- Pulsed DNP
DNP has been used to enhance the sensitivity of MAS NMR at magnetic fields up to 900 MHz/21.1 T/592 GHz and has enabled structural studies of numerous previously inaccessible chemical systems. In these measurements, classical DNP mechanisms, such as the cross-effect, are employed, which rely on continuous, high-power microwave irradiation generated by dedicated sources called gyrotrons. Though this approach is effective, enhancement factors are still well below the theoretical maximum, leaving plenty of room for improvement.
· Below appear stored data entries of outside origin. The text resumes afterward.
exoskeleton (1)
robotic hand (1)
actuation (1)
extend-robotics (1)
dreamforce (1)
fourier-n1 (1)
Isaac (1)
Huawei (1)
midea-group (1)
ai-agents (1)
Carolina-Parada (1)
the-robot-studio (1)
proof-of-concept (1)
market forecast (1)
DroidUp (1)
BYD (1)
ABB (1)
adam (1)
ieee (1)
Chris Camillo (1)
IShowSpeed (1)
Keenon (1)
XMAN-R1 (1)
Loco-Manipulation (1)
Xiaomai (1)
We develop an alternate approach to DNP, in which polarization transfer from electrons to nuclei is not induced by continuous microwave irradiation, but by a well-chosen microwave pulse sequence. For now, we test DNP pulse sequences at low magnetic fields, i.e. at 15 MHz/0.34 T/9.7 GHz (X band) and 51 MHz/1.2 T/34 GHz (Q band), where suitable instrumentation relies on existing technology and can be assembled in house. For the development of DNP pulse sequences, we gain inspiration from the principles and successes of pulsed NMR and EPR spectroscopy.
Pulsed DNP animation
- Photo-DNP
Photo-excitation can, under the right circumstances, produce highly polarized spin systems. A well-known example is the photo-excited triplet state of organic molecules like pentacene. Spin-orbit coupling makes intersystem crossing possible, but not to the same extent for the three magnetic sublevels of the triplet state. As a consequence, and depending on the structure of the organic molecule, the spin polarization of the excited triplet state can become extremely high. In this project, we explore how photo-excitation of various chemical systems is best used to create enhanced nuclear polarization.
- Amorphous calcium carbonate
Amorphous calcium carbonate (ACC) is a precursor phase in the highly controlled, but poorly understood formation of skeletal parts by invertebrate organisms. ACC contains structural water and the formula is approximately CaCO3·H2O. X-ray total scattering and pair distribution function analysis have shown that ACC is truly amorphous and that its short and intermediate range structure differs from the crystalline polymorphs of calcium carbonate. But, in spite of significant attempts, there is, as yet, no good structural model for ACC.
We use MAS NMR to study the structure of ACC. Radiowave pulse sequences selectively reintroduce dipole-dipole couplings (recoupling) while effectively suppressing others (decoupling). Resulting spectra provide information on the chemical environment, internuclear distances, and dynamics of, for example, 1H and 13C nuclei in ACC.
This project is a collaboration with the group of Denis Gebauer, Leibniz Universität Hannover.
- FAT10
The protein FAT10 (human leukocyte antigen-F adjacent transcript 10) plays various roles in the human immune response. Like ubiquitin, FAT10 targets proteins for degradation by the 26S proteasome, but, unlike ubiquitin, it is degraded along with its substrates. FAT10 is loosely folded, which has made it challenging to obtain information about its structure and interactions. So far, it has been possible to determine the structure of a stabilized version of FAT10, in which all cysteine residues had been mutated. Cys-free FAT10 was, however, found to be degraded by the proteasome at a much slower pace than the loosely folded wild-type. Thus, in order to understand the interaction with the proteasome, it is essential to investigate the structure of wild-type FAT10. We do this by MAS NMR.
This project is a collaboration with the group of Marcus Groettrup, Department of Biology, Uni Konstanz.
- High-spin iron
Many proteins and enzymes have an iron ion in their active site. EPR spectroscopy can, in principle, provide a wealth of information on the structure of these sites. Unfortunately, if the iron is high-spin, the so-called zero-field-splitting (ZFS) makes it technically challenging to acquire informative spectra. Moreover, the slight structural inhomogeneity, which is naturally present in frozen solutions of proteins, leads to broad distributions of the ZFS parameters, which make spectra difficult to interpret. Together with Mykhailo Azarkh of the Drescher group, we developed a method to extract ZFS distributions from high-frequency EPR spectra, without making assumptions about the underlying structure of the iron site. This allowed us to fully analyze the EPR spectra of the iron-binding protein transferrin and solve the long-standing puzzle of the origin of its remarkable spectral features.